Martijn van Oosterhout wrote:
On Thu, May 18, 2006 at 05:41:14PM +0200, Thomas Hallgren wrote:
Just out of curiosity (and most likely, ignorance). Why can't I cast an array of strings into a string? I.e.

 thhal=# select ('{"a","b"}'::varchar[])::varchar;
 ERROR:  cannot cast type character varying[] to character varying

Why would you need to? What would you expect to happen? Joined with a
seperator, no seperator, with parenthesis?

Well, let's assume I use JDBC. I write code like:

 ResultSet rs = stmt.executeQuery("SELECT arrValue ...");
 while(rs.next())
     String v = rs.getString(1);

The tuples received by the result set contains String[]. If I let PL/Java convert it (I don't currently), it will be according to Java semantics. I'd like to convert it using PostgreSQL semantics instead. So I change my statement to:

 "SELECT array_out(arrValue) ..."

that works of course. What baffles me is that I cannot write

 "SELECT arrValue::varchar"


What's the benefit of a cast over a function call?

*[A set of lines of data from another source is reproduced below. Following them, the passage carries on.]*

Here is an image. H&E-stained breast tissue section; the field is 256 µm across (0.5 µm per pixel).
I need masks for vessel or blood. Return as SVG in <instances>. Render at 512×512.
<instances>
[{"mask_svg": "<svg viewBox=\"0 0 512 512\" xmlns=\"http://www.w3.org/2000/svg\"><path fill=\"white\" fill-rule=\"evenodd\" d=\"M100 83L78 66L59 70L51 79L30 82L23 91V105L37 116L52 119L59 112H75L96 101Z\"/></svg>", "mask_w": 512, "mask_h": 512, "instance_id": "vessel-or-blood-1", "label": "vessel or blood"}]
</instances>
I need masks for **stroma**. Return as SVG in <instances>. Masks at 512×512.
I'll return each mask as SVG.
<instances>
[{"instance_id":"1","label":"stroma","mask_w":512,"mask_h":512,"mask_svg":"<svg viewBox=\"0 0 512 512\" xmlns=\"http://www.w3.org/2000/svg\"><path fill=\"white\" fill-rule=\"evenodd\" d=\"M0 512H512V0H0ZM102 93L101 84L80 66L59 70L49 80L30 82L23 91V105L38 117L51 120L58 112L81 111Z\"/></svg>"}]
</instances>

None whatsoever. But PostgreSQL enables a lot of casts for some reason or another right? Why not this one?

Every cast costs space and lookup time. Any user can add their own
casts if they want, but the system generally only includes the ones
useful to many people or those required for standards complience.

OK. I can live with that. I would have thought that casting into the string types was something that could be hardwired since the backing functions are mandatory.